[Extracted data entries]

Content starts

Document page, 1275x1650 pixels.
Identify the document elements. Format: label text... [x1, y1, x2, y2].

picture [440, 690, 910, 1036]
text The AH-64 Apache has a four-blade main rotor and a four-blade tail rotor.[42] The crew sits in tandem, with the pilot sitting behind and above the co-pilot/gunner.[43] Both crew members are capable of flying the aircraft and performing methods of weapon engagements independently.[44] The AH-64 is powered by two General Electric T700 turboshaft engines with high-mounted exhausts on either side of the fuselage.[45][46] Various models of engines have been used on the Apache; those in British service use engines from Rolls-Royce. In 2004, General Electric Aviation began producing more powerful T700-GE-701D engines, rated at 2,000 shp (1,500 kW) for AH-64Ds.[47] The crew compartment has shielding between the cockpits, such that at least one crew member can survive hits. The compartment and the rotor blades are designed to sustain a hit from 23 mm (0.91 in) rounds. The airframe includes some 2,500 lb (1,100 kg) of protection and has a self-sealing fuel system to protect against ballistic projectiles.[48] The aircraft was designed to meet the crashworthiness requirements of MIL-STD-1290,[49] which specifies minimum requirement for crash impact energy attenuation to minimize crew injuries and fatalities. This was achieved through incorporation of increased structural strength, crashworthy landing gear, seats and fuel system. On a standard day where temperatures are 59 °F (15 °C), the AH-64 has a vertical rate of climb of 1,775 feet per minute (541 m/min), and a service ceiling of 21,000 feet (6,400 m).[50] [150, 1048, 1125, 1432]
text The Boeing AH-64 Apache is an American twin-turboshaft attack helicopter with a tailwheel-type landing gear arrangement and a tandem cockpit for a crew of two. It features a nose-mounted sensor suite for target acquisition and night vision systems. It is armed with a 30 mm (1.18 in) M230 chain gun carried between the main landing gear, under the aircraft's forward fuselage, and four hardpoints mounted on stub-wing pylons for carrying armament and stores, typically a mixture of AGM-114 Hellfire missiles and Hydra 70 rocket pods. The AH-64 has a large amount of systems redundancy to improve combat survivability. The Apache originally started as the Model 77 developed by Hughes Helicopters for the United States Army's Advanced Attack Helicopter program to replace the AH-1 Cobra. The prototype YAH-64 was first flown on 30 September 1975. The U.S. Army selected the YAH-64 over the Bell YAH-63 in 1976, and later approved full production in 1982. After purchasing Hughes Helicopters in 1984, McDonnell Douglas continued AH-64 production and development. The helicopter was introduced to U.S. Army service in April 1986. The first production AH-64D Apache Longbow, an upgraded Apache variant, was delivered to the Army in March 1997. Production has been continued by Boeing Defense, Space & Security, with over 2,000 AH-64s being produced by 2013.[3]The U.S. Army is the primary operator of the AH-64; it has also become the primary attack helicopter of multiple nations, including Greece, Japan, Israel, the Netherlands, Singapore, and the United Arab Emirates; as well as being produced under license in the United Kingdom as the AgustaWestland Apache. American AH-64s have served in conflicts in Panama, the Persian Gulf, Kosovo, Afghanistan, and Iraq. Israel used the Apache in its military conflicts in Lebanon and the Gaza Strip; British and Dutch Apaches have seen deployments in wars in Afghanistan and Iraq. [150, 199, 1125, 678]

Content ends

_EXERCISE INSTRUCTIONS_:
Each line of the data above must be restated word for word.

_RESPONSE TO THIS TASK_:
Document page, 1275x1650 pixels.
Identify the document elements. Format: label text... [x1, y1, x2, y2].

picture [440, 690, 910, 1036]
text The AH-64 Apache has a four-blade main rotor and a four-blade tail rotor.[42] The crew sits in tandem, with the pilot sitting behind and above the co-pilot/gunner.[43] Both crew members are capable of flying the aircraft and performing methods of weapon engagements independently.[44] The AH-64 is powered by two General Electric T700 turboshaft engines with high-mounted exhausts on either side of the fuselage.[45][46] Various models of engines have been used on the Apache; those in British service use engines from Rolls-Royce. In 2004, General Electric Aviation began producing more powerful T700-GE-701D engines, rated at 2,000 shp (1,500 kW) for AH-64Ds.[47] The crew compartment has shielding between the cockpits, such that at least one crew member can survive hits. The compartment and the rotor blades are designed to sustain a hit from 23 mm (0.91 in) rounds. The airframe includes some 2,500 lb (1,100 kg) of protection and has a self-sealing fuel system to protect against ballistic projectiles.[48] The aircraft was designed to meet the crashworthiness requirements of MIL-STD-1290,[49] which specifies minimum requirement for crash impact energy attenuation to minimize crew injuries and fatalities. This was achieved through incorporation of increased structural strength, crashworthy landing gear, seats and fuel system. On a standard day where temperatures are 59 °F (15 °C), the AH-64 has a vertical rate of climb of 1,775 feet per minute (541 m/min), and a service ceiling of 21,000 feet (6,400 m).[50] [150, 1048, 1125, 1432]
text The Boeing AH-64 Apache is an American twin-turboshaft attack helicopter with a tailwheel-type landing gear arrangement and a tandem cockpit for a crew of two. It features a nose-mounted sensor suite for target acquisition and night vision systems. It is armed with a 30 mm (1.18 in) M230 chain gun carried between the main landing gear, under the aircraft's forward fuselage, and four hardpoints mounted on stub-wing pylons for carrying armament and stores, typically a mixture of AGM-114 Hellfire missiles and Hydra 70 rocket pods. The AH-64 has a large amount of systems redundancy to improve combat survivability. The Apache originally started as the Model 77 developed by Hughes Helicopters for the United States Army's Advanced Attack Helicopter program to replace the AH-1 Cobra. The prototype YAH-64 was first flown on 30 September 1975. The U.S. Army selected the YAH-64 over the Bell YAH-63 in 1976, and later approved full production in 1982. After purchasing Hughes Helicopters in 1984, McDonnell Douglas continued AH-64 production and development. The helicopter was introduced to U.S. Army service in April 1986. The first production AH-64D Apache Longbow, an upgraded Apache variant, was delivered to the Army in March 1997. Production has been continued by Boeing Defense, Space & Security, with over 2,000 AH-64s being produced by 2013.[3]The U.S. Army is the primary operator of the AH-64; it has also become the primary attack helicopter of multiple nations, including Greece, Japan, Israel, the Netherlands, Singapore, and the United Arab Emirates; as well as being produced under license in the United Kingdom as the AgustaWestland Apache. American AH-64s have served in conflicts in Panama, the Persian Gulf, Kosovo, Afghanistan, and Iraq. Israel used the Apache in its military conflicts in Lebanon and the Gaza Strip; British and Dutch Apaches have seen deployments in wars in Afghanistan and Iraq. [150, 199, 1125, 678]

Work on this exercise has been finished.